General characteristics
- Type: Patrol vessel
- Tonnage: 13 Gross register tons
- Length: 45 ft (14 m)
- Beam: 9 ft 9 in (2.97 m)
- Draft: 2 ft 9 in (0.84 m) mean
- Speed: 18 knots (33 km/h)
- Complement: 8
- Armament: 1 × .30-caliber (7.62-mm) machine gun

= USS Vision (SP-744) =

Patrol vessel of the United States Navy

The first USS Vision (SP-744), later USS SP-744, was a United States Navy patrol vessel in commission from 1917 to 1919.

==History==
Vision was built as a private, wooden-hulled, "Express-Cruiser"-type screw motor launch of the same name in 1916 by the Albany Boat Corporation at Watervliet, New York, to a design by Thomas V. Taylor. On 3 July 1917, the U.S. Navy acquired her under a free lease from her owner, L. E. Anderson, for use as a section patrol boat during World War I. She was commissioned the same day as USS Vision (SP-744). She soon was renamed USS SP-744 to avoid confusion with the patrol vessel , which was commissioned on 27 August 1917.

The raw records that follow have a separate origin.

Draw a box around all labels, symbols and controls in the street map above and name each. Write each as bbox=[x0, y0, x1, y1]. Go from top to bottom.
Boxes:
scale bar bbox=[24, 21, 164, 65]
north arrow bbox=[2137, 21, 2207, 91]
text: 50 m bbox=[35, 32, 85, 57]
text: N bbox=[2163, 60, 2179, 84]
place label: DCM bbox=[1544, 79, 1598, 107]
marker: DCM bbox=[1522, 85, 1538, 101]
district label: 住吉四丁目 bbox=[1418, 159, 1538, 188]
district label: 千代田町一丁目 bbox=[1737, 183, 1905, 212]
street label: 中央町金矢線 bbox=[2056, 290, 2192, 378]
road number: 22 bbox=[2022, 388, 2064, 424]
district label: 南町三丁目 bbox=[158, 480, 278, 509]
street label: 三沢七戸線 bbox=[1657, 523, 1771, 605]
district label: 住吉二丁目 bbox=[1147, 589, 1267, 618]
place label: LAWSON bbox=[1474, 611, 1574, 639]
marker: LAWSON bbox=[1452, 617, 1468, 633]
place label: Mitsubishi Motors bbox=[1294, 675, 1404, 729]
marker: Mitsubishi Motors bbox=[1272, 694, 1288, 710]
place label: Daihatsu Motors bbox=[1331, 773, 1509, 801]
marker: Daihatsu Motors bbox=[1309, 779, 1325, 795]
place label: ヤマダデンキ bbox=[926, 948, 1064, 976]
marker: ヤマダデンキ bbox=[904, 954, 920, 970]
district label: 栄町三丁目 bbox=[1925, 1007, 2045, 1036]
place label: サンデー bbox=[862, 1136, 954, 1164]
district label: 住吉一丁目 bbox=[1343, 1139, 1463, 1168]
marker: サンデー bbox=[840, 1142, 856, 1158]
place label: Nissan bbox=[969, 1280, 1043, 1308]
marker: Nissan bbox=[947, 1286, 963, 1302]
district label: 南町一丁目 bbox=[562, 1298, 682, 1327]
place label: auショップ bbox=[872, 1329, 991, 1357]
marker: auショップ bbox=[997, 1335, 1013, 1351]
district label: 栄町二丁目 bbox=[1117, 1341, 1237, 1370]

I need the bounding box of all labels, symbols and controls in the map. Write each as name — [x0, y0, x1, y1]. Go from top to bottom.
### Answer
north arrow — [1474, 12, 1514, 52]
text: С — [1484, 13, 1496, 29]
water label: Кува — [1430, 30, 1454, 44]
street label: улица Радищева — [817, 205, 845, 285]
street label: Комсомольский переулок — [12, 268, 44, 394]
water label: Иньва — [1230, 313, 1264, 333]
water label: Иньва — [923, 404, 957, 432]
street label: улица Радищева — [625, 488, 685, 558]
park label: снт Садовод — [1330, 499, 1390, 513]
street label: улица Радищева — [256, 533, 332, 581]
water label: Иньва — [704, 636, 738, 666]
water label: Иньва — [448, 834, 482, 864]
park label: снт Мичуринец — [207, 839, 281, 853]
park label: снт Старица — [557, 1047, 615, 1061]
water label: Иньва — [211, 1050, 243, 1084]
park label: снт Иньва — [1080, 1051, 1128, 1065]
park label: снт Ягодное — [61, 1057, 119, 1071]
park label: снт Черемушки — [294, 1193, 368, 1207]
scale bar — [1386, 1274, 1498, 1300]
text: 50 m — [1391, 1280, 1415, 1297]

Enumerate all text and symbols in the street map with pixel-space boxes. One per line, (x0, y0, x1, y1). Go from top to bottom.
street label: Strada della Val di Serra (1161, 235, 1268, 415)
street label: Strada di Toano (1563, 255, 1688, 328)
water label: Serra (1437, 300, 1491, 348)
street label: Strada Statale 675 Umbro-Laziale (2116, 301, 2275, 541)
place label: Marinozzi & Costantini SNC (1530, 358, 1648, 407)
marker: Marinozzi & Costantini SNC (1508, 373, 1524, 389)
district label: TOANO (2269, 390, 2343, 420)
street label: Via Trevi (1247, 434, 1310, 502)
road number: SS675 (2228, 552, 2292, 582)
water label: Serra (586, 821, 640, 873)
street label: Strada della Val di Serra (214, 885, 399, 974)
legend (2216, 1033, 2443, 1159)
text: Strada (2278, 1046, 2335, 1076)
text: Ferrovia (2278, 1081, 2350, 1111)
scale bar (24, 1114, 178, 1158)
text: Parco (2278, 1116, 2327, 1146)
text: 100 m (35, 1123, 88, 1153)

Assigned to the 2nd Naval District in southern New England and based at Newport, Rhode Island, SP-744 served on harbor and harbor entrance patrol duties, including patrols off the Naval War College and Rose Island, until November 1917. After undergoing engine repairs from November 1917 to February 1918, she resumed patrols in the Newport area.

On 23 June 1918, SP-744 got underway from Newport and headed southward for duty in the 8th Naval District. Proceeding via a succession of ports along the United States East Coast from New London, Connecticut, to Charleston, South Carolina, SP-744 arrived at St. Augustine, Florida, on 15 October 1918. She subsequently operated out of Miami, Florida, for the rest of World War I and into January 1919.

SP-744 was decommissioned at Miami on 22 January 1919 and returned to her owner the same day.